The Performance Prism

Our solution to this problem is the three-dimensional framework that we call the Performance Prism, which specifically addresses the organization's relationship with all of its key stakeholders and links this to its strategies, processes, and capabilities. This second-generation performance measurement and management framework consists of five interrelated outlooks on performance that pose vital questions.

  • Stakeholder satisfaction .Who are our key stakeholders and what do they want and need?
  • Stakeholder contribution. What do we want and need from our stakeholders on a reciprocal basis?
  • Strategies. What strategies do we need to put in place to satisfy these twin sets of wants and needs?
  • Processes. What processes do we need to put in place to enable us to execute our strategies?
  • Capabilities. What capabilities do we need to put in place to allow us to operate and improve these processes?

By answering these questions, organizations can build a structured business performance model. Together these five viewpoints provide a comprehensive and integrated framework for managing organizational performance (see exhibit 2). Let's examine why the framework looks this way and why it consists of these components.

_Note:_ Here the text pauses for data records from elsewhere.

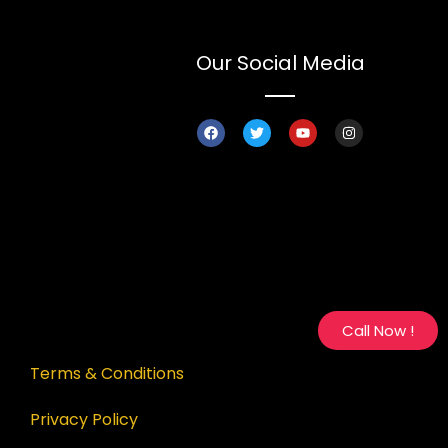
Our Social Media
Call Now !
Terms & Conditions
Privacy Policy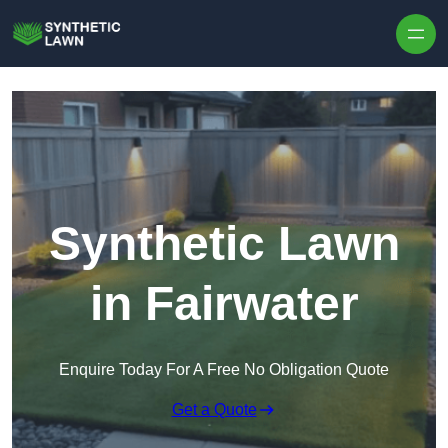
Skip to content
Synthetic Lawn
in Fairwater
Enquire Today For A Free No Obligation Quote
Get a Quote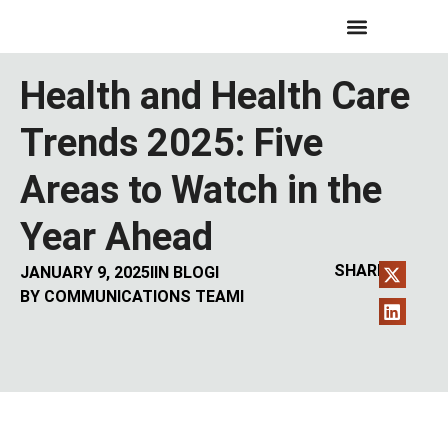
Health and Health Care
Trends 2025: Five
Areas to Watch in the
Year Ahead
SHARE:
JANUARY 9, 2025
I
IN
BLOG
I
BY
COMMUNICATIONS TEAM
I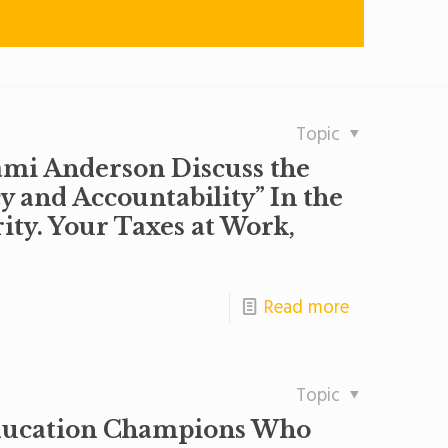
Topic
mi Anderson Discuss the
y and Accountability” In the
ty. Your Taxes at Work,
Read more
Topic
ducation Champions Who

Stakeholder satisfaction. One of the great fallacies of measurement design is that performance measures should be derived from strategy. Listen to any conference speaker or read any management text on the subject. Generally the statement will be made: "derive your measures from your strategy." This is such a conceptually appealing notion that nobody stops to question it. In reality, strategies are reactions to opportunities or threats in the organization's operating environment. Understanding -- through quantification -- the operating environment must, therefore, be the starting point. Knowledge of stakeholders' changing wants and needs and how well the organization is satisfying them is both the output of prior strategies and the basis of new strategies. The starting point for deciding what to measure shouldn't be "What is the organization's strategy?" but instead, "Who are the organization's key stakeholders and what do they want and need?" Therefore, the first viewpoint on performance encapsulated in the Performance Prism is that of stakeholder satisfaction.

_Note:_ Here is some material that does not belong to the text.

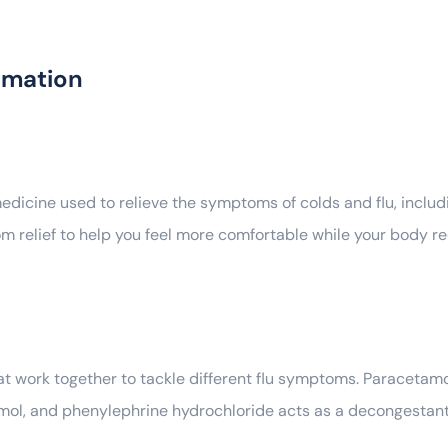
rmation
icine used to relieve the symptoms of colds and flu, includ
m relief to help you feel more comfortable while your body re
at work together to tackle different flu symptoms. Paracetamo
amol, and phenylephrine hydrochloride acts as a decongestant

A business's key stakeholders are likely to be a combination of a number of the following: investors, principally shareholders but including other capital providers; customers and intermediaries; employees and labor unions; suppliers and alliance partners; and regulators, pressure groups, and communities. Their relative importance will vary from organization to organization. Potentially, stakeholder subgroups with inhomogeneous wants and needs may exist within each category too. A nonprofit organization will tend to have greater social impact priorities, but will still need to demonstrate some return on investment to funders.

Stakeholder contribution. The second outlook on performance is a subtle, but critical twist on the first. Take, for example, customers as stakeholders. In the early 1980s, organizations began to measure customer satisfaction by tracking the number of customer complaints they received. When research evidence exemplified that only about 10 percent of dissatisfied customers complained, organizations moved to more sophisticated measures, such as customer satisfaction. In the late 1980s and early 1990s, people questioned whether customer satisfaction was enough. Research data that was first gathered by Xerox showed that customers who were very satisfied were six times more likely to repeat their purchase in the next 18 months than those who were just satisfied. This, and other similar observations, resulted in the development of the concept known as customer loyalty. The aim was to track whether customers came back to buy more and recommended the organization to others.